In young to middle-aged humans, the energy expenditure spent on nonshivering thermogenesis ranges from a few percent to 30%, and it has been demonstrated that brown adipose tissue’s impact doesn’t change with changes in diet. (5) This makes brown adipose tissue an ideal weapon against obesity that researchers have been tackling in the fight against obesity and other metabolic diseases.

WA(i)T, There’s More!

It has been recently discovered that brown adipose tissue may not be the only fat tissue with  thermoregulating capabilities. White adipose cells, too, might be able to access the magical pathway of cold-induced calorie burning powers by “browning” into a brown adipose cell, a process encouraged by the hormone irisin. Released through exercise and shivering, irisin has also been shown to inhibit fatty tissue formation. (6)

Furthermore, recent studies show white adipose human cells and beige cells, or white adipose cells with some brown adipose cells mixed in, can directly respond to cold with the protein that activates brown adipose tissue’s heat generating capabilities. (7) Although this hasn’t been tested in a clinical setting, this observation could also prove useful in finding new ways to activate cold-induced fat burn, especially in nonshivering thermogenesis. 

Ice-Capping It Off

It must be reiterated that shivering or standing in the cold for long periods of time, heaven forbid a 430-mile Arctic trek, would not be the most efficient nor enjoyable alternative to proper diet and exercise. Yet, there’s got to be some use for cold-exposure when it comes to burning off fat and calories, even if it’s just one extra marshmallow in your hot chocolate. In his paper on cold exposure and energy expenditure, for instance, W.D. Lichtenbelt suggests adding cold exposure training to our regime in addition to physical activity and nutrition (5). And with winter fast approaching, there is no better time to do so. Step away from that fireplace for a few moments and put on your winter coat– instead of burning wood, you’ll be burning calories outside!

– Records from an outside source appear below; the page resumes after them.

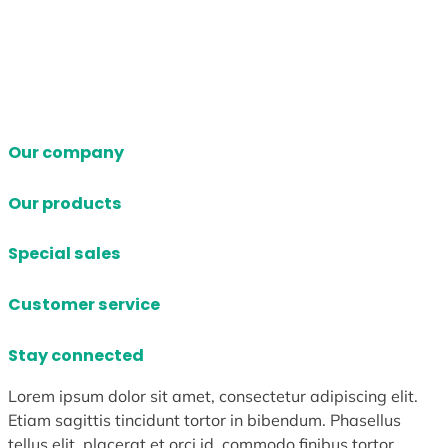
Our company
Our products
Special sales
Customer service
Stay connected
Lorem ipsum dolor sit amet, consectetur adipiscing elit.
Etiam sagittis tincidunt tortor in bibendum. Phasellus
tellus elit, placerat et orci id, commodo finibus tortor.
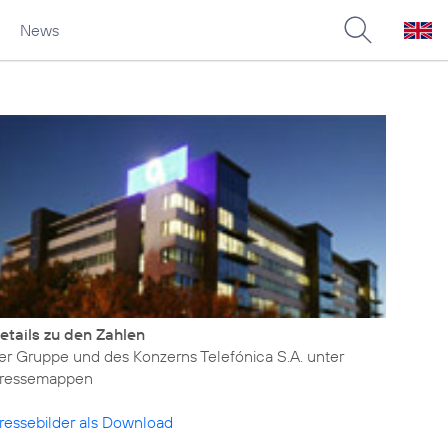
News
etails zu den Zahlen
er Gruppe und des Konzerns Telefónica S.A. unter
ressemappen
ressebilder als Download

  1. Coker, et al. “Metabolic Responses to the Yukon Arctic Ultra: Longest and Coldest in the World.” Medicine and science in sports and exercise 49.2 (2017): 357–362. PMC. Web. 26 Oct. 2017.
  2. Lee P, Linderman JD, Smith S, et al. Irisin and FGF21 are cold-induced endocrine activators of brown fat functions in humans. Cell Metabolism. 2014.
  3. Coelho, Marisa, Teresa Oliveira, and Ruben Fernandes. “Biochemistry of Adipose Tissue: An Endocrine Organ.” Archives of Medical Science : AMS 9.2 (2013): 191–200. PMC. Web. 26 Oct. 2017.
  4. Townsend, Kristy L., and Yu-Hua Tseng. “Brown Fat Fuel Utilization and Thermogenesis.” Trends in endocrinology and metabolism: TEM 25.4 (2014): 168–177. PMC. Web. 27 Oct. 2017.
  5. Lichtenbelt, et al. “Cold Exposure – an Approach to Increasing Energy Expenditure in Humans.” Trends in Endocrinology &Amp; Metabolism, vol. 25, no. 4, 2014, pp. 165–167.
  6. Zhang, et al. (2016). Irisin exerts dual effects on browning and adipogenesis of human white adipocytes. American Journal of Physiology – Endocrinology And Metabolism, 311(2), pp.E530-E541.
  7. Ye, et al. (2013). Fat cells directly sense temperature to activate thermogenesis. Proceedings of the National Academy of Sciences, 110(30), pp.12480-12485.